The Burke Center also will support scholarships for students interested in environmental law, along with faculty positions in the area. It also will build on the school’s national leadership in experiential learning by funding environmental law externships and related opportunities around the country. Finally, the center will sponsor student research and development of additional courses in environmental law.
“This center will help prepare students to meet the environmental challenges of today,” Adler said, “as well as those that inevitably will emerge in the future.”
In addition to his service on the Audubon Society and National Forest Foundation, Burke also is a member of the Leadership Council of the Yale School of Forestry & Environmental Studies. As a member of the international multidisciplinary society the Explorers Club, he also has led two expeditions for dinosaur fossils in the Santa Cruz Province in Argentina and explored rivers in Tierra del Fuego.

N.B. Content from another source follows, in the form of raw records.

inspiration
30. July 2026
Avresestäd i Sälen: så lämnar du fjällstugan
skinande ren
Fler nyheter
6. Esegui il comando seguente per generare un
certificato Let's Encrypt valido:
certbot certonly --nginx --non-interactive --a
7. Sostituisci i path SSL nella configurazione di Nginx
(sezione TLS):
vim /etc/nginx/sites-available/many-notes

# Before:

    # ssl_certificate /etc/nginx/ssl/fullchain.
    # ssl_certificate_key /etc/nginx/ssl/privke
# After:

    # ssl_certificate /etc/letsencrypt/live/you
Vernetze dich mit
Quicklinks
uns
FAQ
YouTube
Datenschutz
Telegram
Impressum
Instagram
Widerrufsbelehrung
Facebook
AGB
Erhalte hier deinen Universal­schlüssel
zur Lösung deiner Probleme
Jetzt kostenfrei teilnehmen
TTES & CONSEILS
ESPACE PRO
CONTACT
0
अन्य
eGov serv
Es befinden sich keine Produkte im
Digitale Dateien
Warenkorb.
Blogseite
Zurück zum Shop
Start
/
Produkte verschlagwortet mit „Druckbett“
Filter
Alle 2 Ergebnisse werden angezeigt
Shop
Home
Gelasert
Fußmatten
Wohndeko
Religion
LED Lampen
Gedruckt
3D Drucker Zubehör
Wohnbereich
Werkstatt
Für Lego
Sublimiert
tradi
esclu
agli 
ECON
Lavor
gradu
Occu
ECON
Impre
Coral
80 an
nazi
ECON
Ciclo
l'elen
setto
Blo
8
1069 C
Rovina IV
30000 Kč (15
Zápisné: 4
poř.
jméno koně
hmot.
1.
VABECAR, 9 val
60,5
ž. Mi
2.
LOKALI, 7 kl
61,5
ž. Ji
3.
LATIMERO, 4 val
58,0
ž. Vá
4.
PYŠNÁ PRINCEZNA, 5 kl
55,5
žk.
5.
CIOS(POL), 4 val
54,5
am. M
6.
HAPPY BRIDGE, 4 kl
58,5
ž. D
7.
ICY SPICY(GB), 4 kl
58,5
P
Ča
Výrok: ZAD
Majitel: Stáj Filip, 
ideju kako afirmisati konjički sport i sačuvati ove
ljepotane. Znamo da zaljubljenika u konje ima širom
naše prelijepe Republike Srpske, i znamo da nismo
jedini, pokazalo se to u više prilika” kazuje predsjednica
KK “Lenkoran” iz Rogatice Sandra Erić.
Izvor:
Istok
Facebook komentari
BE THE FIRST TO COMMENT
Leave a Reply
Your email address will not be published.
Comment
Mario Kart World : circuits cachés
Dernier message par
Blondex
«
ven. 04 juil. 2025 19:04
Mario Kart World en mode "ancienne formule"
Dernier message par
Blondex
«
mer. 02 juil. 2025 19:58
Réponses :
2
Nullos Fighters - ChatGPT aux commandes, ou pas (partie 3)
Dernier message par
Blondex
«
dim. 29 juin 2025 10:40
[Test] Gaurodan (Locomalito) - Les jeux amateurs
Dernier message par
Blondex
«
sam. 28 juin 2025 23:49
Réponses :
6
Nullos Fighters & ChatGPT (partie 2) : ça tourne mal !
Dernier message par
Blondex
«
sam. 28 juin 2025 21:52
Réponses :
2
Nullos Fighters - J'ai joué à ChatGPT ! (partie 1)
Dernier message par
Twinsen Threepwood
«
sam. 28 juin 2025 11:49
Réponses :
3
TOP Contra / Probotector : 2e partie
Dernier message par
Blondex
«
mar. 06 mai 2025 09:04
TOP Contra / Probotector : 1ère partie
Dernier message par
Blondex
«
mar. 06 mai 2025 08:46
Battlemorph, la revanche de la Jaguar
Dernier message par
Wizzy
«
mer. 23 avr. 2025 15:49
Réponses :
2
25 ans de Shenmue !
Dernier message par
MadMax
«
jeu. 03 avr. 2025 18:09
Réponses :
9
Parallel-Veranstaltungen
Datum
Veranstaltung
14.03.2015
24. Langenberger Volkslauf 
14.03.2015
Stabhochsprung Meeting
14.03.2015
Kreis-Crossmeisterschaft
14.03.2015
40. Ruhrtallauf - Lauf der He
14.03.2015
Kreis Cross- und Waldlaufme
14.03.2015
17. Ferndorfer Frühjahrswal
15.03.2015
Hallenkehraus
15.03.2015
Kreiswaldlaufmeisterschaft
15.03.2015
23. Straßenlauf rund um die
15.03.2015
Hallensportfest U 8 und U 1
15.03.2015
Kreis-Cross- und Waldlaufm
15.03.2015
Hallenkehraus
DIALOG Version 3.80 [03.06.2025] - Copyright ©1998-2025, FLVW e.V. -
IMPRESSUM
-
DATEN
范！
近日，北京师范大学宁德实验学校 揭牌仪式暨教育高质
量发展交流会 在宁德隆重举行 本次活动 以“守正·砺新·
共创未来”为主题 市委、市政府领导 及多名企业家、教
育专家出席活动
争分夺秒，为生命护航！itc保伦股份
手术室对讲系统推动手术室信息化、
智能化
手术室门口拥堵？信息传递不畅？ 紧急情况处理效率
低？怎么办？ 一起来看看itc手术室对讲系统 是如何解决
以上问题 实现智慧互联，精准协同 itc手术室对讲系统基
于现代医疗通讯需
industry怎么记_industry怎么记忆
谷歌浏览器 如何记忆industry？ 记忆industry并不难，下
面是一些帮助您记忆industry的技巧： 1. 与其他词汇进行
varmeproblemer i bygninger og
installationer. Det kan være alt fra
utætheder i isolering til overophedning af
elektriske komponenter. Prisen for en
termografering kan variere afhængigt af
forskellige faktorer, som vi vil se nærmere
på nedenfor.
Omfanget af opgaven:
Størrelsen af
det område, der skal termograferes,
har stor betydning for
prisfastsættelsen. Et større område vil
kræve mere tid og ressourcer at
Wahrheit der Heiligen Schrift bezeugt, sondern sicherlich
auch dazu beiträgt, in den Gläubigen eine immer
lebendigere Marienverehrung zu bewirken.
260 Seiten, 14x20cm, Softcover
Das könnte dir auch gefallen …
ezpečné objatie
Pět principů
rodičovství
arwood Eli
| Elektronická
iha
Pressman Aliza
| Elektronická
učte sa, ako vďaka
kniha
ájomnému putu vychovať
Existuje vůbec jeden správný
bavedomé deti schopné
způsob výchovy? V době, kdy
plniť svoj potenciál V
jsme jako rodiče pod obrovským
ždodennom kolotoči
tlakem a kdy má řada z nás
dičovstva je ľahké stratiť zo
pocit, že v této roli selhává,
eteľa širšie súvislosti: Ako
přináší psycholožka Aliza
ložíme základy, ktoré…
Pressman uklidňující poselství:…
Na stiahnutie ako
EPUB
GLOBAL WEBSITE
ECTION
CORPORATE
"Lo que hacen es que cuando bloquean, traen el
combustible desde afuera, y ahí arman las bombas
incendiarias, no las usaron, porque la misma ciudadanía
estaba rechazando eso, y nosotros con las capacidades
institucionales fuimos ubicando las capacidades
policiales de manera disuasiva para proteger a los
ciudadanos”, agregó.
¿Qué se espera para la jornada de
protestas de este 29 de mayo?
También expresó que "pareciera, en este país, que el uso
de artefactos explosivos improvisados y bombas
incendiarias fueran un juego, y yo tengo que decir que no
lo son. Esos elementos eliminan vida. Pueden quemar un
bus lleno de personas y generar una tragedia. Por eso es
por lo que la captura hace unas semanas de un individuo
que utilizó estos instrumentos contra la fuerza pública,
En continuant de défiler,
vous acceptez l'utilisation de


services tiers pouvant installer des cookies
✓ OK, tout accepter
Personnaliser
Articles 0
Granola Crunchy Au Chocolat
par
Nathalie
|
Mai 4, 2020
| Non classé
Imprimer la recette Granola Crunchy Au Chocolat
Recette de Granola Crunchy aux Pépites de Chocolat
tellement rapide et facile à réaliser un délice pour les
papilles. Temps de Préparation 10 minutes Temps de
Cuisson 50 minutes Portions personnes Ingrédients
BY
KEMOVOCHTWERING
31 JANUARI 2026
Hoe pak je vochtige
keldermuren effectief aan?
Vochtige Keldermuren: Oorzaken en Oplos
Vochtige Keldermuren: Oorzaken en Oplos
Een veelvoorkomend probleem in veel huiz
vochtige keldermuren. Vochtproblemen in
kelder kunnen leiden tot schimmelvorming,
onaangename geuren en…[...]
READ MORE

Burke, of Hobe Sound, Florida, is the founder and managing partner of Waterfront NY, Bulgroup Properties and North River Company, commercial real estate companies with holdings in New York, Maine, Massachusetts, Colorado, New Hampshire, Pennsylvania, California and Vermont. Before establishing Waterfront, Burke was a partner at the law firm of Burke & Burke for 13 years. He also has created the Coleman and Susan Burke Foundation, named after him and his wife of nearly four decades.